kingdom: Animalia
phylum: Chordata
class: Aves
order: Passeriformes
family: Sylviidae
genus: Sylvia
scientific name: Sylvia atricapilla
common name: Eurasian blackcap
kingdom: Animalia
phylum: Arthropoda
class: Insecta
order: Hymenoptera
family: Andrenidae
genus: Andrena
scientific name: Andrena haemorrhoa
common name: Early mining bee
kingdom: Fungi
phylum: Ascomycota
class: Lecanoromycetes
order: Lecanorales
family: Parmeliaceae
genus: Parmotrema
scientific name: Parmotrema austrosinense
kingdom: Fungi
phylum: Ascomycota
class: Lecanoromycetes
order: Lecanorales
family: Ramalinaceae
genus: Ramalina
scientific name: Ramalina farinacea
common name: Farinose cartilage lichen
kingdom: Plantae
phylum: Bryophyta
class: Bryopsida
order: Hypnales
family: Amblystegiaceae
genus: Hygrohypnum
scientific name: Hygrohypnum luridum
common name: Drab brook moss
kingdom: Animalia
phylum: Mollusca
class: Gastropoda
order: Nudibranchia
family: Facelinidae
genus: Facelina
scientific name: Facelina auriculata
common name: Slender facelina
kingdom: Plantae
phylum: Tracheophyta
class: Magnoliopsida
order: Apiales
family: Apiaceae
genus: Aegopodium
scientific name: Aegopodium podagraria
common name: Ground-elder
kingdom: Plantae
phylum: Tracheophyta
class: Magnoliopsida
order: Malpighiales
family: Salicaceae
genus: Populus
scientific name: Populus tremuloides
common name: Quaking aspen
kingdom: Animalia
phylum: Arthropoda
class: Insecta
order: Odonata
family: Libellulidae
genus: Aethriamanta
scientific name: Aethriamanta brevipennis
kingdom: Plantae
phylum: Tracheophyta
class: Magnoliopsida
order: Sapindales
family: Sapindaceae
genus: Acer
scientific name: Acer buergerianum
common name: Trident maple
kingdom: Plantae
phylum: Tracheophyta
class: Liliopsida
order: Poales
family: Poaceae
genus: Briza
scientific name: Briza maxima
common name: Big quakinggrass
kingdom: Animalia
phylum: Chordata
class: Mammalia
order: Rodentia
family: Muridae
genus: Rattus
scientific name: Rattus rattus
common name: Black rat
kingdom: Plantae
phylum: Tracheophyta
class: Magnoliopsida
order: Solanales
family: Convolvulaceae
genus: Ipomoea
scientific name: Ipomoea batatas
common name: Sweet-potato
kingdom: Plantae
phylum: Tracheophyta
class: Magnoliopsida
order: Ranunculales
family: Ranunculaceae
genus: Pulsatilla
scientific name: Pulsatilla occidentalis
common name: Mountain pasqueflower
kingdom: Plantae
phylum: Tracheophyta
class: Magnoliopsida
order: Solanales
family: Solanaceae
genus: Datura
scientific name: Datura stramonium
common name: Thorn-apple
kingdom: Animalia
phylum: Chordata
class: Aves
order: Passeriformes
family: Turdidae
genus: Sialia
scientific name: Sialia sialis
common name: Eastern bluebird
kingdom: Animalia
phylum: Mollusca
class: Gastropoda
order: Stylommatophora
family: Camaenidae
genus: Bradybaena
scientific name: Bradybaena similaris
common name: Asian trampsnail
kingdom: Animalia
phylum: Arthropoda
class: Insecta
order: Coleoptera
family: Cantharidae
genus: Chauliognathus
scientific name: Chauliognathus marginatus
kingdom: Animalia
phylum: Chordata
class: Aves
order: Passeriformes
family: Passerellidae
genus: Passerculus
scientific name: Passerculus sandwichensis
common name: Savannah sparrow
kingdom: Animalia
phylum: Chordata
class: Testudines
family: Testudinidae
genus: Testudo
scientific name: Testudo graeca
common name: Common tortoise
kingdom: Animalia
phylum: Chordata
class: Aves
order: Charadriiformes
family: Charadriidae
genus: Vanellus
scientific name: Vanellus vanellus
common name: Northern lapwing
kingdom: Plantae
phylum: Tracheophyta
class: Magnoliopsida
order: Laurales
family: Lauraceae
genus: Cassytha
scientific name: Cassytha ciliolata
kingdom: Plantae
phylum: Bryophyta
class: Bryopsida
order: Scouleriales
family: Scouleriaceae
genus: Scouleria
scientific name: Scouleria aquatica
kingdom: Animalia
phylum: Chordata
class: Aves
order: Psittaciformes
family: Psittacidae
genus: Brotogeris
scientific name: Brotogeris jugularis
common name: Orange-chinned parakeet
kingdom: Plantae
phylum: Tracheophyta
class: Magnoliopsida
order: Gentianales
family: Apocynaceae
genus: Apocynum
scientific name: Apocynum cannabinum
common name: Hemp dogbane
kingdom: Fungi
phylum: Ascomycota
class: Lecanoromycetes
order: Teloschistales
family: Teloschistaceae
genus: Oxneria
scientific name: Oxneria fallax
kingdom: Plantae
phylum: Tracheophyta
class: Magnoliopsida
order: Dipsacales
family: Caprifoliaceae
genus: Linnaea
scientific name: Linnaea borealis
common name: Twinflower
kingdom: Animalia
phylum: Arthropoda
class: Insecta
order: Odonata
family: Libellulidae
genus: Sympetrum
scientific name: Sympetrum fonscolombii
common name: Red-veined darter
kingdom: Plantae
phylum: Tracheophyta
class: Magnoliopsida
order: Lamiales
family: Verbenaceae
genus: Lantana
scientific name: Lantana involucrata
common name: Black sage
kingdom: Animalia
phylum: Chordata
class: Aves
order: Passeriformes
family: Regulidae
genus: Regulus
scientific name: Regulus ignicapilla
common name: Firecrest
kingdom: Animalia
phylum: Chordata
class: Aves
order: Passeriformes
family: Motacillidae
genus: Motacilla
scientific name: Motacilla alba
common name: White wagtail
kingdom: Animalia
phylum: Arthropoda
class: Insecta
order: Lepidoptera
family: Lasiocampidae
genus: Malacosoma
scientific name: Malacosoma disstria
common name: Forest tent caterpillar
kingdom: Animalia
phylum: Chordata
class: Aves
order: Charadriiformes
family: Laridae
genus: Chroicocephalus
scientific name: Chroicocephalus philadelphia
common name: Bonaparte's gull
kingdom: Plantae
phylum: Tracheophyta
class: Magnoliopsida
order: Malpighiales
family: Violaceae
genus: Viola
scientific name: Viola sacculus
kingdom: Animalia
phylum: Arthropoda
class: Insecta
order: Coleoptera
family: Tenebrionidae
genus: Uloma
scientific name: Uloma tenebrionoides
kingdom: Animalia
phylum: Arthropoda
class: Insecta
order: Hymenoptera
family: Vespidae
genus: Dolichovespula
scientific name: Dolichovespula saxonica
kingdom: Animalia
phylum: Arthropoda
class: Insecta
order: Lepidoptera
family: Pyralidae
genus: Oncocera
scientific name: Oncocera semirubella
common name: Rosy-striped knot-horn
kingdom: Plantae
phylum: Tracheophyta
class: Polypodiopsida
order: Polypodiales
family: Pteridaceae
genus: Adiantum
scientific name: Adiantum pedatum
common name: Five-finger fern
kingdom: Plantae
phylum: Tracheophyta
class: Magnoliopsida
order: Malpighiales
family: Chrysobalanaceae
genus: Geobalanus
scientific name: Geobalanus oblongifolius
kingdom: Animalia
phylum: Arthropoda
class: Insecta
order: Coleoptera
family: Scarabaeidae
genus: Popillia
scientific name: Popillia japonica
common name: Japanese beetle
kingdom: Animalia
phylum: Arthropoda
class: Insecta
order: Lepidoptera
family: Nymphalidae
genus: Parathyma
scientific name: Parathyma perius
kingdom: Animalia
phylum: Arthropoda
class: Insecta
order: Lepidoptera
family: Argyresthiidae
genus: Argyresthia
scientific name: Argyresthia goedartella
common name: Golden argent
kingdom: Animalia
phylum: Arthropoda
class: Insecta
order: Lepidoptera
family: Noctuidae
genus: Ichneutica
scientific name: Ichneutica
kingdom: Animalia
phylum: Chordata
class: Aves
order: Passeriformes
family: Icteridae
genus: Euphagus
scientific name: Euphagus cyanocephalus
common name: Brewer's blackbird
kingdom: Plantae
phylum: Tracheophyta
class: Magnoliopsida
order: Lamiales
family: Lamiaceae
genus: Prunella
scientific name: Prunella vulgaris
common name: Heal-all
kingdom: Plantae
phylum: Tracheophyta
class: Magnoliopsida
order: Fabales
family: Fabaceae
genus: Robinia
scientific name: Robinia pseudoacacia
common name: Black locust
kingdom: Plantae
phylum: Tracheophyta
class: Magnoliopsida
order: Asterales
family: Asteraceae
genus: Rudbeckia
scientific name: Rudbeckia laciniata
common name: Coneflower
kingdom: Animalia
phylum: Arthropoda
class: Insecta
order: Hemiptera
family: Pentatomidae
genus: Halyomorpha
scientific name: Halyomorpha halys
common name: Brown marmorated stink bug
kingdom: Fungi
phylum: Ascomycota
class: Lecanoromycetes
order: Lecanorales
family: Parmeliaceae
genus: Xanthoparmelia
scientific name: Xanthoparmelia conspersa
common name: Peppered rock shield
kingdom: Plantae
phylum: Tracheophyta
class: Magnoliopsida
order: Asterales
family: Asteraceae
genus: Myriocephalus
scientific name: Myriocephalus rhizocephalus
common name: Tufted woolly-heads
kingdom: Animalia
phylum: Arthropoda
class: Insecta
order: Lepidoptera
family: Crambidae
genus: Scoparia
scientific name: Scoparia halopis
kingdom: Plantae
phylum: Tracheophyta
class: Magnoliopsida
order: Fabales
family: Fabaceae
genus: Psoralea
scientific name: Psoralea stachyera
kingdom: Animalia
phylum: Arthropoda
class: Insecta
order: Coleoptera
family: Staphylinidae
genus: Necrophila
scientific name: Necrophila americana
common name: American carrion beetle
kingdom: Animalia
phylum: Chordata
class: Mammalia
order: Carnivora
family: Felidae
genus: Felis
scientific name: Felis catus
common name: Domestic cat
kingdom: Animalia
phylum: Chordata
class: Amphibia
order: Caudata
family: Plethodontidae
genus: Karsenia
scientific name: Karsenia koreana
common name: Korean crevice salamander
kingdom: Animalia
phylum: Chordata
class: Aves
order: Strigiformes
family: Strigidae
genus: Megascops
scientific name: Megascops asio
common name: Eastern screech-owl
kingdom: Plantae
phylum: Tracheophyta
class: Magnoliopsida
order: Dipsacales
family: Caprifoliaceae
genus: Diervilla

== Requirement ==
Starting at the line that contains "family: Sylviidae" and ending at the line that contains "family: Convolvulaceae", write out the records again with "common name" switched to "vernacular name" and all else left unchanged.

== Result for this exercise ==
family: Sylviidae
genus: Sylvia
scientific name: Sylvia atricapilla
vernacular name: Eurasian blackcap
kingdom: Animalia
phylum: Arthropoda
class: Insecta
order: Hymenoptera
family: Andrenidae
genus: Andrena
scientific name: Andrena haemorrhoa
vernacular name: Early mining bee
kingdom: Fungi
phylum: Ascomycota
class: Lecanoromycetes
order: Lecanorales
family: Parmeliaceae
genus: Parmotrema
scientific name: Parmotrema austrosinense
kingdom: Fungi
phylum: Ascomycota
class: Lecanoromycetes
order: Lecanorales
family: Ramalinaceae
genus: Ramalina
scientific name: Ramalina farinacea
vernacular name: Farinose cartilage lichen
kingdom: Plantae
phylum: Bryophyta
class: Bryopsida
order: Hypnales
family: Amblystegiaceae
genus: Hygrohypnum
scientific name: Hygrohypnum luridum
vernacular name: Drab brook moss
kingdom: Animalia
phylum: Mollusca
class: Gastropoda
order: Nudibranchia
family: Facelinidae
genus: Facelina
scientific name: Facelina auriculata
vernacular name: Slender facelina
kingdom: Plantae
phylum: Tracheophyta
class: Magnoliopsida
order: Apiales
family: Apiaceae
genus: Aegopodium
scientific name: Aegopodium podagraria
vernacular name: Ground-elder
kingdom: Plantae
phylum: Tracheophyta
class: Magnoliopsida
order: Malpighiales
family: Salicaceae
genus: Populus
scientific name: Populus tremuloides
vernacular name: Quaking aspen
kingdom: Animalia
phylum: Arthropoda
class: Insecta
order: Odonata
family: Libellulidae
genus: Aethriamanta
scientific name: Aethriamanta brevipennis
kingdom: Plantae
phylum: Tracheophyta
class: Magnoliopsida
order: Sapindales
family: Sapindaceae
genus: Acer
scientific name: Acer buergerianum
vernacular name: Trident maple
kingdom: Plantae
phylum: Tracheophyta
class: Liliopsida
order: Poales
family: Poaceae
genus: Briza
scientific name: Briza maxima
vernacular name: Big quakinggrass
kingdom: Animalia
phylum: Chordata
class: Mammalia
order: Rodentia
family: Muridae
genus: Rattus
scientific name: Rattus rattus
vernacular name: Black rat
kingdom: Plantae
phylum: Tracheophyta
class: Magnoliopsida
order: Solanales
family: Convolvulaceae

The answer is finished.